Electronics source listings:
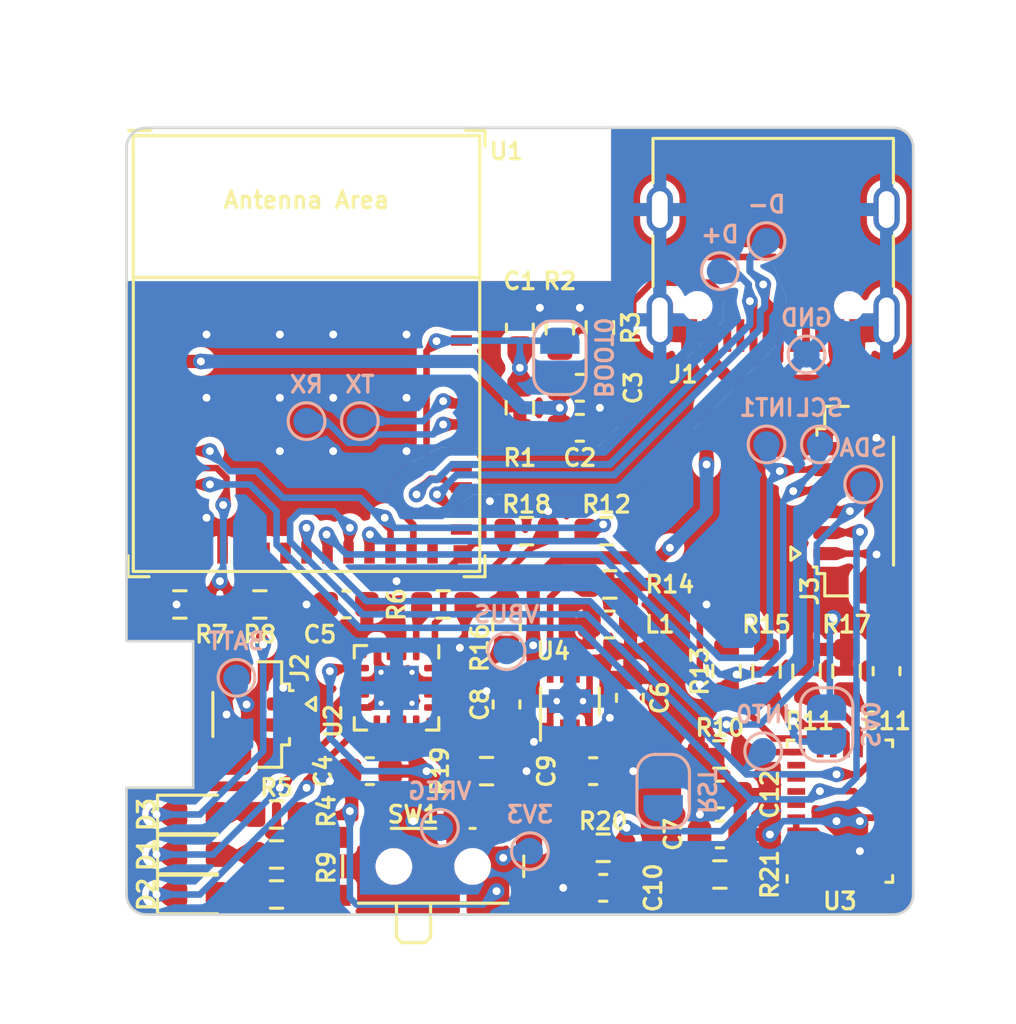
<source format=kicad_pcb>
(kicad_pcb
	(version 20240108)
	(generator "pcbnew")
	(generator_version "8.0")
	(general
		(thickness 1.6)
		(legacy_teardrops yes)
	)
	(paper "A4")
	(layers
		(0 "F.Cu" signal)
		(31 "B.Cu" signal)
		(32 "B.Adhes" user "B.Adhesive")
		(33 "F.Adhes" user "F.Adhesive")
		(34 "B.Paste" user)
		(35 "F.Paste" user)
		(36 "B.SilkS" user "B.Silkscreen")
		(37 "F.SilkS" user "F.Silkscreen")
		(38 "B.Mask" user)
		(39 "F.Mask" user)
		(40 "Dwgs.User" user "User.Drawings")
		(41 "Cmts.User" user "User.Comments")
		(42 "Eco1.User" user "User.Eco1")
		(43 "Eco2.User" user "User.Eco2")
		(44 "Edge.Cuts" user)
		(45 "Margin" user)
		(46 "B.CrtYd" user "B.Courtyard")
		(47 "F.CrtYd" user "F.Courtyard")
		(48 "B.Fab" user)
		(49 "F.Fab" user)
		(50 "User.1" user)
		(51 "User.2" user)
		(52 "User.3" user)
		(53 "User.4" user)
		(54 "User.5" user)
		(55 "User.6" user)
		(56 "User.7" user)
		(57 "User.8" user)
		(58 "User.9" user)
	)
	(setup
		(stackup
			(layer "F.SilkS"
				(type "Top Silk Screen")
			)
			(layer "F.Paste"
				(type "Top Solder Paste")
			)
			(layer "F.Mask"
				(type "Top Solder Mask")
				(thickness 0.01)
			)
			(layer "F.Cu"
				(type "copper")
				(thickness 0.035)
			)
			(layer "dielectric 1"
				(type "core")
				(thickness 1.51)
				(material "FR4")
				(epsilon_r 4.5)
				(loss_tangent 0.02)
			)
			(layer "B.Cu"
				(type "copper")
				(thickness 0.035)
			)
			(layer "B.Mask"
				(type "Bottom Solder Mask")
				(thickness 0.01)
			)
			(layer "B.Paste"
				(type "Bottom Solder Paste")
			)
			(layer "B.SilkS"
				(type "Bottom Silk Screen")
			)
			(copper_finish "None")
			(dielectric_constraints no)
		)
		(pad_to_mask_clearance 0)
		(allow_soldermask_bridges_in_footprints no)
		(pcbplotparams
			(layerselection 0x00010fc_ffffffff)
			(plot_on_all_layers_selection 0x0000000_00000000)
			(disableapertmacros no)
			(usegerberextensions no)
			(usegerberattributes yes)
			(usegerberadvancedattributes yes)
			(creategerberjobfile yes)
			(dashed_line_dash_ratio 12.000000)
			(dashed_line_gap_ratio 3.000000)
			(svgprecision 4)
			(plotframeref no)
			(viasonmask no)
			(mode 1)
			(useauxorigin no)
			(hpglpennumber 1)
			(hpglpenspeed 20)
			(hpglpendiameter 15.000000)
			(pdf_front_fp_property_popups yes)
			(pdf_back_fp_property_popups yes)
			(dxfpolygonmode yes)
			(dxfimperialunits yes)
			(dxfusepcbnewfont yes)
			(psnegative no)
			(psa4output no)
			(plotreference yes)
			(plotvalue yes)
			(plotfptext yes)
			(plotinvisibletext no)
			(sketchpadsonfab no)
			(subtractmaskfromsilk no)
			(outputformat 1)
			(mirror no)
			(drillshape 0)
			(scaleselection 1)
			(outputdirectory "Fab/")
		)
	)
	(net 0 "")
	(net 1 "Net-(J1-CC1)")
	(net 2 "/Power/+BATT")
	(net 3 "GND")
	(net 4 "Net-(D2-K)")
	(net 5 "unconnected-(J1-SBU1-PadA8)")
	(net 6 "/Power/VBUS")
	(net 7 "Net-(J1-CC2)")
	(net 8 "unconnected-(J1-SBU2-PadB8)")
	(net 9 "+3V3")
	(net 10 "Net-(U3-CAP)")
	(net 11 "Net-(U2-ISET)")
	(net 12 "Net-(U2-TS)")
	(net 13 "/Control/NRST")
	(net 14 "Net-(U2-TMR)")
	(net 15 "Net-(U2-ILIM)")
	(net 16 "unconnected-(U1-NC-Pad4)")
	(net 17 "unconnected-(U1-NC-Pad7)")
	(net 18 "unconnected-(U1-NC-Pad9)")
	(net 19 "unconnected-(U1-NC-Pad10)")
	(net 20 "/MCU/HOST_SDA")
	(net 21 "/MCU/HOST_SCL")
	(net 22 "/MCU/INT0")
	(net 23 "/MCU/INT1")
	(net 24 "Net-(D1-K)")
	(net 25 "unconnected-(U1-GPIO1{slash}ADC1_CH1{slash}XTAL_32K_N-Pad13)")
	(net 26 "/MCU/USB_D-")
	(net 27 "/MCU/USB_D+")
	(net 28 "unconnected-(U1-NC-Pad15)")
	(net 29 "unconnected-(U1-NC-Pad17)")
	(net 30 "unconnected-(U1-NC-Pad24)")
	(net 31 "unconnected-(U1-NC-Pad25)")
	(net 32 "unconnected-(U1-NC-Pad28)")
	(net 33 "unconnected-(U1-NC-Pad29)")
	(net 34 "Net-(U3-~{ENV_SDA})")
	(net 35 "Net-(U4-PG)")
	(net 36 "Net-(U3-~{ENV_SCL})")
	(net 37 "Net-(U3-~{BOOTN})")
	(net 38 "unconnected-(U3-PIN1-Pad1)")
	(net 39 "unconnected-(U3-PIN7-Pad7)")
	(net 40 "unconnected-(U3-PIN8-Pad8)")
	(net 41 "unconnected-(U3-PIN12-Pad12)")
	(net 42 "unconnected-(U3-PIN13-Pad13)")
	(net 43 "unconnected-(U3-~{H_CSN}-Pad18)")
	(net 44 "unconnected-(U3-PIN21-Pad21)")
	(net 45 "unconnected-(U3-PIN22-Pad22)")
	(net 46 "unconnected-(U3-PIN23-Pad23)")
	(net 47 "unconnected-(U3-PIN24-Pad24)")
	(net 48 "unconnected-(U3-XIN32-Pad27)")
	(net 49 "Net-(D1-A)")
	(net 50 "Net-(D2-A)")
	(net 51 "Net-(U1-GPIO21{slash}U0TXD)")
	(net 52 "Net-(U1-GPIO20{slash}U0RXD)")
	(net 53 "unconnected-(U1-NC-Pad32)")
	(net 54 "unconnected-(U1-NC-Pad33)")
	(net 55 "unconnected-(SW1-A-Pad1)")
	(net 56 "unconnected-(U1-NC-Pad34)")
	(net 57 "unconnected-(U1-NC-Pad35)")
	(net 58 "Net-(D3-K)")
	(net 59 "Net-(D3-A)")
	(net 60 "/Power/+VREG-ON")
	(net 61 "/Power/+VREG")
	(net 62 "Net-(U1-GPIO3{slash}ADC1_CH3)")
	(net 63 "/Control/BOOT_MODE")
	(net 64 "Net-(U1-GPIO2{slash}ADC1_CH2)")
	(net 65 "Net-(JP3-A)")
	(net 66 "/Power/DC-DC-OUT")
	(net 67 "unconnected-(U1-GPIO0{slash}ADC1_CH0{slash}XTAL_32K_P-Pad12)")
	(footprint "Capacitor_SMD:C_0603_1608Metric" (layer "F.Cu") (at 34.671 49.911))
	(footprint "Resistor_SMD:R_0603_1608Metric" (layer "F.Cu") (at 43.688 40.767 180))
	(footprint "Package_LGA:LGA-28_5.2x3.8mm_P0.5mm" (layer "F.Cu") (at 52.578 51.435 90))
	(footprint "Package_DFN_QFN:VQFN-16-1EP_3x3mm_P0.5mm_EP1.68x1.68mm_ThermalVias" (layer "F.Cu") (at 35.687 46.736 -90))
	(footprint "Capacitor_SMD:C_0603_1608Metric" (layer "F.Cu") (at 40.386 33.02 90))
	(footprint "Capacitor_SMD:C_0603_1608Metric" (layer "F.Cu") (at 42.672 36.83 180))
	(footprint "LED_SMD:LED_0603_1608Metric" (layer "F.Cu") (at 28.067 54.61))
	(footprint "Resistor_SMD:R_0603_1608Metric" (layer "F.Cu") (at 48.26 46.101 -90))
	(footprint "Resistor_SMD:R_0603_1608Metric" (layer "F.Cu") (at 40.386 36.068 90))
	(footprint "Resistor_SMD:R_0603_1608Metric" (layer "F.Cu") (at 49.784 46.101 90))
	(footprint "Resistor_SMD:R_0603_1608Metric" (layer "F.Cu") (at 27.432 43.561 180))
	(footprint "Capacitor_SMD:C_0603_1608Metric" (layer "F.Cu") (at 44.577 47.117 90))
	(footprint "LED_SMD:LED_0603_1608Metric" (layer "F.Cu") (at 28.067 53.086))
	(footprint "Capacitor_SMD:C_0603_1608Metric" (layer "F.Cu") (at 48.006 52.324))
	(footprint "Resistor_SMD:R_0603_1608Metric" (layer "F.Cu") (at 31.115 51.562 180))
	(footprint "Resistor_SMD:R_0603_1608Metric" (layer "F.Cu") (at 40.64 40.767 180))
	(footprint "Capacitor_SMD:C_0603_1608Metric" (layer "F.Cu") (at 43.18 49.911))
	(footprint "Resistor_SMD:R_0603_1608Metric" (layer "F.Cu") (at 48.006 49.276))
	(footprint "Capacitor_SMD:C_0603_1608Metric" (layer "F.Cu") (at 43.561 54.356 180))
	(footprint "Capacitor_SMD:C_0603_1608Metric" (layer "F.Cu") (at 54.356 46.101 -90))
	(footprint "Resistor_SMD:R_0603_1608Metric" (layer "F.Cu") (at 37.4675 43.561 180))
	(footprint "Connector_JST:JST_SUR_SM02B-SURS-TF_1x02-1MP_P0.80mm_Horizontal" (layer "F.Cu") (at 30.099 47.752 -90))
	(footprint "Resistor_SMD:R_0603_1608Metric" (layer "F.Cu") (at 31.115 53.086 180))
	(footprint "Resistor_SMD:R_0603_1608Metric" (layer "F.Cu") (at 51.308 46.101 -90))
	(footprint "Resistor_SMD:R_0603_1608Metric" (layer "F.Cu") (at 30.48 43.561))
	(footprint "Resistor_SMD:R_0603_1608Metric" (layer "F.Cu") (at 41.91 33.02 90))
	(footprint "Connector_USB:USB_C_Receptacle_G-Switch_GT-USB-7010ASV" (layer "F.Cu") (at 50.038 29.591 180))
	(footprint "Package_SON:WSON-8-1EP_2x2mm_P0.5mm_EP0.9x1.6mm_ThermalVias" (layer "F.Cu") (at 42.291 47.244 90))
	(footprint "Resistor_SMD:R_0603_1608Metric" (layer "F.Cu") (at 43.815 42.799 180))
	(footprint "Resistor_SMD:R_0603_1608Metric" (layer "F.Cu") (at 31.115 54.61 180))
	(footprint "Capacitor_SMD:C_0603_1608Metric" (layer "F.Cu") (at 42.672 35.306 180))
	(footprint "Resistor_SMD:R_0603_1608Metric" (layer "F.Cu") (at 39.878 44.323 -90))
	(footprint "Button_Switch_SMD:SW_SPDT_PCM12" (layer "F.Cu") (at 37.084 53.213))
	(footprint "Connector_JST:JST_SUR_SM06B-SURS-TF_1x06-1MP_P0.80mm_Horizontal" (layer "F.Cu") (at 53.213 39.624 90))
	(footprint "Resistor_SMD:R_0603_1608Metric" (layer "F.Cu") (at 52.832 46.101 -90))
	(footprint "LED_SMD:LED_0603_1608Metric" (layer "F.Cu") (at 28.067 51.562))
	(footprint "Capacitor_SMD:C_0603_1608Metric" (layer "F.Cu") (at 39.878 47.371 -90))
	(footprint "PCM_Espressif:ESP32-C3-MINI-1"
		(layer "F.Cu")
		(uuid "ce2325de-c5f2-42fe-91ad-3a3200329471")
		(at 32.258 34.003)
		(descr "ESP32-C3-MINI-1: https://www.espressif.com/sites/default/files/documentation/esp32-c3-mini-1_datasheet_en.pdf")
		(tags "ESP32-C3")
		(property "Reference" "U1"
			(at 7.62 -7.714 0)
			(unlocked yes)
			(layer "F.SilkS")
			(uuid "565c44b3-c00d-4830-b8b1-975be7fb3808")
			(effects
				(font
					(size 0.635 0.635)
					(thickness 0.127)
				)
			)
		)
		(property "Value" "ESP32-C3-MINI-1"
			(at 7.112 0 90)
			(unlocked yes)
			(layer "F.Fab")
			(uuid "391970e9-fbf0-4f86-b7fa-46ba6ee4d3e9")
			(effects
				(font
					(size 0.4 0.4)
					(thickness 0.06)
				)
			)
		)
		(property "Footprint" ""
			(at 0 0 0)
			(layer "F.Fab")
			(hide yes)
			(uuid "2d512215-b2d4-48f3-b003-cfeda06e0b93")
			(effects
				(font
					(size 1.27 1.27)
					(thickness 0.15)
				)
			)
		)
		(property "Datasheet" ""
			(at 0 0 0)
			(layer "F.Fab")
			(hide yes)
			(uuid "242d0994-8de8-4ef2-8adb-c9b03e492c4d")
			(effects
				(font
					(size 1.27 1.27)
					(thickness 0.15)
				)
			)
		)
		(property "Description" "ESP32-C3-MINI-1 family is an ultra-low-power MCU-based SoC solution that supports 2.4 GHz Wi-Fi and Bluetooth®Low Energy (Bluetooth LE)."
			(at 0 0 0)
			(layer "F.Fab")
			(hide yes)
			(uuid "283f1d90-e39c-4221-9796-3ddb1e00009c")
			(effects
				(font
					(size
... [791712 chars truncated]
</source>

TRY IT.
Among the lines above, find those holding "Paste" and copy each one.

COMPLETED TASK.
		(34 "B.Paste" user)
		(35 "F.Paste" user)
			(layer "F.Paste"
				(type "Top Solder Paste")
			(layer "B.Paste"
				(type "Bottom Solder Paste")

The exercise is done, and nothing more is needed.